Tuesday, November 15, 2016

Small Rabbit Cop In a Big Ferocious City

I only intended to spend Friday hanging out with Alex, and wound up not getting back home until Sunday afternoon. It did give me the chance to see some movies, although the majority of them weren't very good. The high point was probably Zootopia, which I'd been meaning to watch on Netflix.

I really noticed the structure of the plot really clearly. Plucky young character has dream, pursues dream, meets setbacks. Then the young character begins to pull things together and seems to have everything she wanted, including a friend, but then screws things up with the friend and retreats, depressed, to her previous life. And then she gets a spark of inspiration, goes back and fixes her mistakes and saves the day.

I don't mean it as a criticism, since a lot of movies have the same basic plot structure, and it's the details, the characterization, the jokes (if there are any) that distinguish a lot of films. For whatever reason, it stood out particularly here, but whatever. The story is fine, the whole message about recognizing prejudices and confronting them is nice. Although we only see one weasel, and he's a thief and bootleg DVD retailer, so the film doesn't exactly paint a positive portrayal of them.

I was pleasantly surprised at how often I laughed. The ideas behind all the accommodations for the different species, the opportunities that offered for sequences set in different locations. Like, I really enjoyed Officer Hopps chasing the weasel thief into the shrews section of town. Trying to keep buildings from toppling, using a train like a skateboard. The water buffalo police chief's delivery of lines, especially when he talks about how he doesn't care about whatever it is he doesn't care about. It's such a deadpan delivery, I can't tell if it amuses him, or he really doesn't care. And I just got around to looking up the cast, that was Idris Elba, OK, makes sense, he's a good actor. A decent ratio of the jokes playing off what we perceive as the personality traits of the different animals landed.

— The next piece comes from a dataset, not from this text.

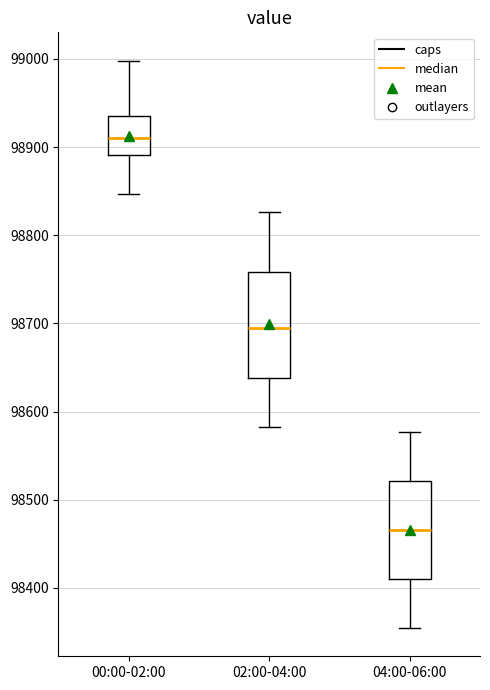

Where is the lower edge of the box for 04:00-06:00 on the y-axis? The values are not printed on the chart, so give them approximately, as read against the axis.

98410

The antagonism between Judy and Nick early in the film was good for a lot of laughs. Each character trying to get one over on the other constantly. Judy's able to get Nick in a bind where he has to help her, so Nick then does whatever he can to waste her time and make her suffer (which is where the scene with the sloths that run the DMV comes in. That ran too long for my tastes.) So then Judy uses Nick's need to get that recording of him admitting to crimes to give her a pretext to enter a locked facility.

The way the carrot pen recorder keeps coming back into play over the course of the film was a nice touch. It's the Chekov's Gun of the movie, but it keeps getting used throughout, rather than getting shown once, then vanishing until the climax. I don't know if that was done with a younger audience in mind, where they wanted the kids to remember it, or if they were thinking that by showing it repeatedly, it would lose significance in the audience's mind. It can almost drift into the background, while we focus on the can of fox repellent spray Judy's mom gave, and which Judy had been carrying throughout. The film has hinted towards it a couple of times, even gave Judy a bad run-in with a bully where she could have used it as a kid in her backstory, and it doesn't wind up being used. Instead it's the more nondescript tool that turns the tide.

So, yes, Zootopia was more entertaining than I expected. Hooray!